Corporate Governance is important for the long-term sustainability of a company. There are some important challenges in the Corporate Governance space that should not be lost sight of as they pose continuing challenges to corporates. These are –
- Asymmetry of information: Asymmetry of information cannot be avoided. However, it should be reduced to the extent possible, among different stakeholders. Asymmetry can lead to persons with faster or better access to information taking undue advantage thereof, resulting in unjust enrichment of some persons.
- Conflict of Interest: Conflict of interest arises when a person/entity promotes his/her/its interest at the cost of that of the company. While law requires that conflict of interest should be avoided, identification and removal of conflict is not always easily.
- Disclosure and transparency: All material issues/ eventsrelated to a company should be disclosed in a timebound manner to the stakeholders of the company. Sometimes companies do not make true and complete disclosures, and are not transparent about some important affairs of the company. Transparency is a very important element for promoting Corporate Governance.
- Separation between ownership and management: Ownership and management are two different functions, and should not ideally reside in the same set of individuals. Lack of separation between these can sometimes lead to sub-optimal functioning of the management.
- Board composition: While the arithmetic of Board composition has been given in law and regulations, an optimal Board should factor in the right balance of executives and non-executives, and diversity of skills, experience, expertise, gender, age and geography. The Board should be composed based on the requirements of the company.
- Independence of the Board: For the Board to function effectively, it should be independent, both in letter and spirit. Failing this, the Board would end up rubberstamping management proposals. True independence is a state of mind. An independent Board is necessary to objectively hold management accountable.
- Board committees: Increasingly, the work of the Board would be done by committees, since the Board does not have adequate time to deep dive into individual items. It is important for the Board level committees to be rightly composed, and for them to meet with the frequency that is required for them to fulfil their objectives.
- Accountability: The management is accountable to the Board, and the Board in turn is accountable to the shareholders of a company. If either of them thinks of himself/herself as the owner, it will go against the grain of accountability.
- Checks and balances: Proper checks and balances, commensurate with the size of the corporate, should be in place. This includes putting in place proper SOPs and policies.
- Compliance with law and regulations: A good corporate should comply with laws and regulations. Failure to do so will invite severe negative consequences, including, but not limited to, legal proceedings. This could also result in an adverse impact to the reputation of the company.
- Minority shareholders and other stakeholders: A ‘controlling shareholder’ has significant powers and influence within a company. He/she/they may, at times, misuse this power, at the cost of minority shareholders and other stakeholders. While promoting the long-term interests of the company, it should be ensured that the interest of any shareholder, controlling or minority, is not oppressed. The same holds true for all the stakeholders of the company.
- Code of conduct or ethics: While profit-maximisation is an important goal of any company, companies should adopt ethical practices, which will promote reputation as well as the business prospects of the company.
- Risk management: A company operates in an environment of risk. The Boards and the Risk Management Committees (RMC) often fail to anticipate risks, and provide for their mitigation. While anticipated risks may be in the radar of the Board and RMC, unanticipated risks also need to be addressed, as and when they arise.
- Succession planning: A company is a “going concern”. Lack of a proper succession planning policy/process can leave the company with no ‘back-ups’ as and when there are exits, whether planned or unplanned.
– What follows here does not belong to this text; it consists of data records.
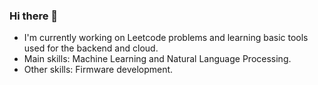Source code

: ### Hi there 👋
- I'm currently working on Leetcode problems and learning basic tools used for the backend and cloud.
- Main skills: Machine Learning and Natural Language Processing.
- Other skills: Firmware development.
<!--
**tommyvsfu1/tommyvsfu1** is a ✨ _special_ ✨ repository because its `README.md` (this file) appears on your GitHub profile.

Here are some ideas to get you started:

- 🔭 I’m currently working on ...
- 🌱 I’m currently learning ...
- 👯 I’m looking to collaborate on ...
- 🤔 I’m looking for help with ...
- 💬 Ask me about ...
- 📫 How to reach me: ...
- 😄 Pronouns: ...
- ⚡ Fun fact: ...
-->
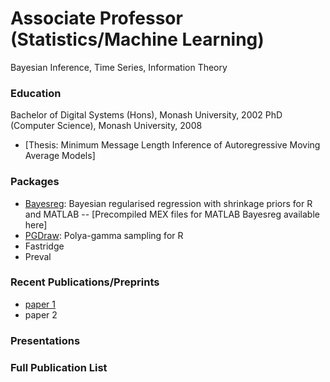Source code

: # Associate Professor (Statistics/Machine Learning)
Bayesian Inference, Time Series, Information Theory

### Education
Bachelor of Digital Systems (Hons), Monash University, 2002
PhD (Computer Science), Monash University, 2008
- [Thesis: Minimum Message Length Inference of Autoregressive Moving Average Models]

### Packages
- [Bayesreg](): Bayesian regularised regression with shrinkage priors for R and MATLAB
  -- [Precompiled MEX files for MATLAB Bayesreg available here]
- [PGDraw](https://github.com/dfschmidt80/pgdraw): Polya-gamma sampling for R
- Fastridge
- Preval

### Recent Publications/Preprints
- [paper 1](https://link.springer.com/article/10.1007/s11222-025-10603-z)
- paper 2

### Presentations


### Full Publication List
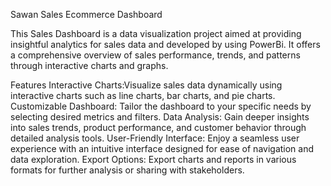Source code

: Sawan Sales Ecommerce Dashboard


This Sales Dashboard is a data visualization project aimed at providing insightful analytics for sales data and developed by using PowerBi.
It offers a comprehensive overview of sales performance, trends, and patterns through interactive charts and graphs.

Features
Interactive Charts:Visualize sales data dynamically using interactive charts such as line charts, bar charts, and pie charts.
Customizable Dashboard: Tailor the dashboard to your specific needs by selecting desired metrics and filters.
Data Analysis: Gain deeper insights into sales trends, product performance, and customer behavior through detailed analysis tools.
User-Friendly Interface: Enjoy a seamless user experience with an intuitive interface designed for ease of navigation and data exploration.
Export Options: Export charts and reports in various formats for further analysis or sharing with stakeholders.
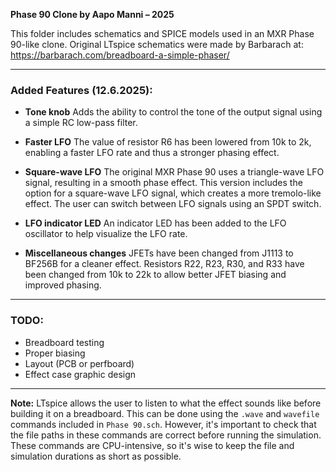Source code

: **Phase 90 Clone by Aapo Manni – 2025**

This folder includes schematics and SPICE models used in an MXR Phase 90-like clone.
Original LTspice schematics were made by Barbarach at: https://barbarach.com/breadboard-a-simple-phaser/

---

### Added Features (12.6.2025):

* **Tone knob**
  Adds the ability to control the tone of the output signal using a simple RC low-pass filter.

* **Faster LFO**
  The value of resistor R6 has been lowered from 10k to 2k, enabling a faster LFO rate and thus a stronger phasing effect.

* **Square-wave LFO**
  The original MXR Phase 90 uses a triangle-wave LFO signal, resulting in a smooth phase effect.
  This version includes the option for a square-wave LFO signal, which creates a more tremolo-like effect.
  The user can switch between LFO signals using an SPDT switch.

* **LFO indicator LED**
  An indicator LED has been added to the LFO oscillator to help visualize the LFO rate.

* **Miscellaneous changes**
  JFETs have been changed from J1113 to BF256B for a cleaner effect.
  Resistors R22, R23, R30, and R33 have been changed from 10k to 22k to allow better JFET biasing and improved phasing.

---

### TODO:

* Breadboard testing
* Proper biasing
* Layout (PCB or perfboard)
* Effect case graphic design

---

**Note:**
LTspice allows the user to listen to what the effect sounds like before building it on a breadboard.
This can be done using the `.wave` and `wavefile` commands included in `Phase 90.sch`.
However, it's important to check that the file paths in these commands are correct before running the simulation.
These commands are CPU-intensive, so it's wise to keep the file and simulation durations as short as possible.
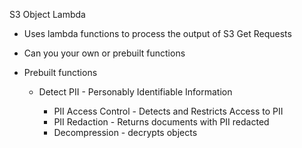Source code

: S3 Object Lambda

- Uses lambda functions to process the output of S3 Get Requests
- Can you your own or prebuilt functions
- Prebuilt functions
    
    - Detect PII - Personably Identifiable Information
        
        - PII Access Control - Detects and Restricts Access to PII
        - PII Redaction - Returns documents with PII redacted
        - Decompression - decrypts objects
Succession should be planned for both Board and senior management personnel.
- Corporate citizenship – With ESG becoming increasingly important, a company should be seen as being a good corporate citizen, by contributing proactively to society, and the environment. CSR, which is a mandatory requirement, is no longer adequate. Boards should have continued exposure to the practices of the company in this regard.
- Focus on human resources: Attrition levels, remuneration structure, employee friendly policies etc are all important factors that the Board should not lose sight of. It is the human resource capital that sets a company apart from its competitors. In Covid times, the importance of policies relating to human resources has increased.
- Remuneration structure: Most companies do not benchmark remuneration of senior management persons with industry standards. The performance of the company is also not taken into consideration. A proper compensation structure goes a long way in motivation and retention of employees. Ideally, a proper remuneration structure should factor both fixed pay and variable pay, linked to the performance of the company.
None of these challenges can be ignored by a proactive Board. Absent the addressing of these, the Board will not be able to measure up to expectations.